CIMT evolved from Taub’s early work with monkeys that underwent unilateral surgery that left the limb impaired (deafferentation by dorsal rhizotomy).  Observations of the monkeys thereafter found that the monkeys resorted to using their unaffected arm after unsuccessful attempts at using the surgically injured arm.

Taub hypothesized that disuse of the affected arm was a learned phenomenon.  However, this learning of “non-use” can be reversed by training and practice. This idea was supported when training of the deafferented arm and immobilising the unaffected arm for a period of one to two weeks resulted in the animal maintaining use of the affected arm even after the constraint of the unaffected arm was removed.

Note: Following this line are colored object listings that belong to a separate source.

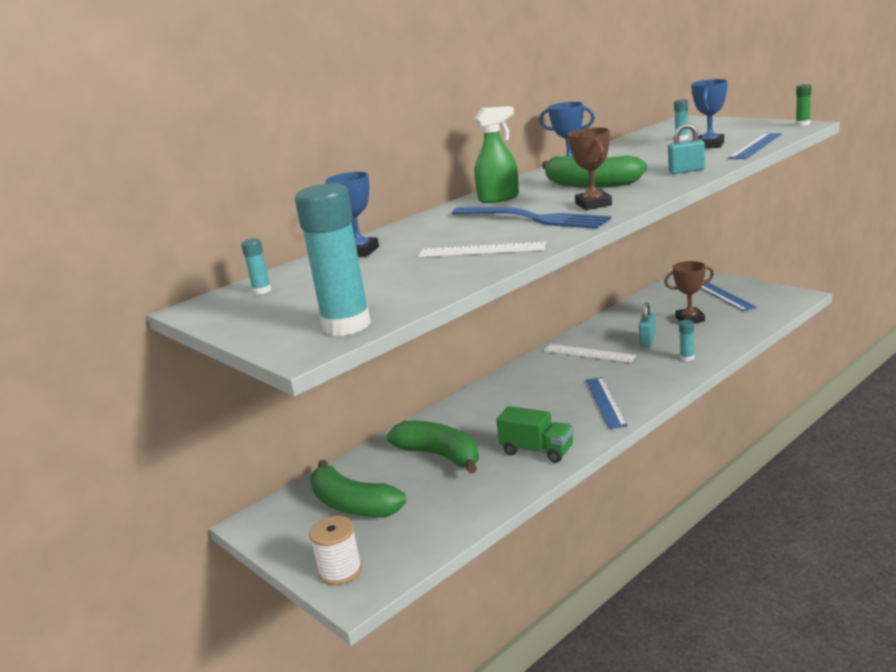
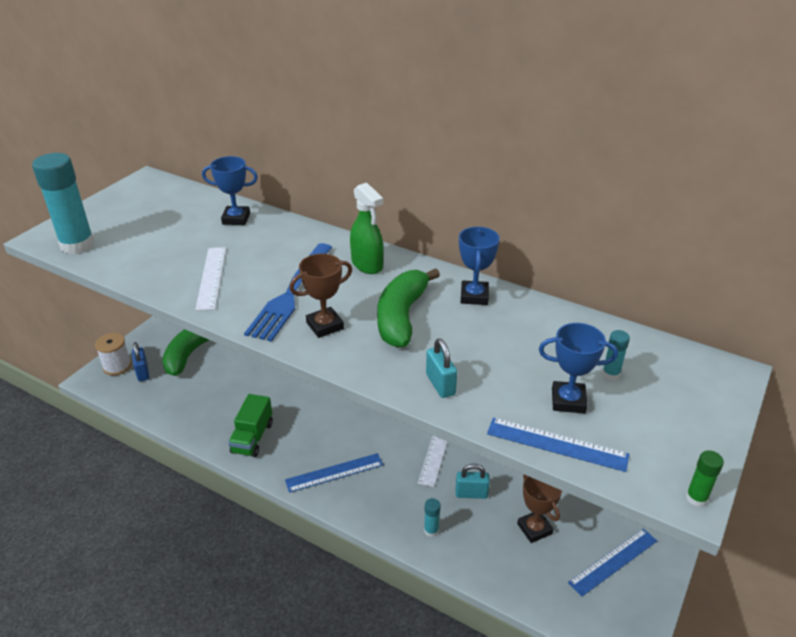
camera: 70 degrees right, 15 degrees up
(262, 291) = (166, 196): turquoise glue stick -> none
(370, 544) = (143, 372): none -> blue padlock
(440, 455) = (251, 382): green banana -> none

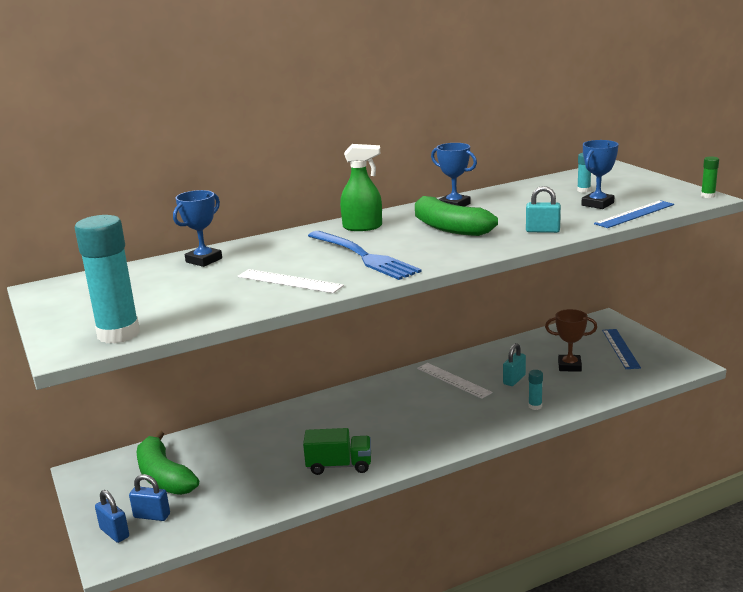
camera: 55 degrees left, 15 degrees down
(117, 366) = (114, 533): white spool -> blue padlock
(252, 438) = (339, 466): green truck -> green truck turned 45 degrees counterclockwise
(325, 326) = (426, 252): brown trophy -> none
(334, 472) = (430, 433): blue ruler -> none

As a result, CIMT was applied to humans who suffered from hemiparesis following stroke where motor incapacitation was the result of cortical injury (Hakkennes, S. & Keating, J.L., 2005).

What is CIMT?
 

The purpose of constraint-induced movement therapy is to encourage the individual to use the affected limb to increased quality of movement during the performance of tasks. 

Ultimately, CIMT strives to help individuals with post-stroke hemiplegia to regain functional mobility in their upper extremity in order to promote increased independence, participation in tasks of daily living, and quality of life. CIMT focuses on skills training that is transferrable to real-world environments (McIntyre et al., 2012).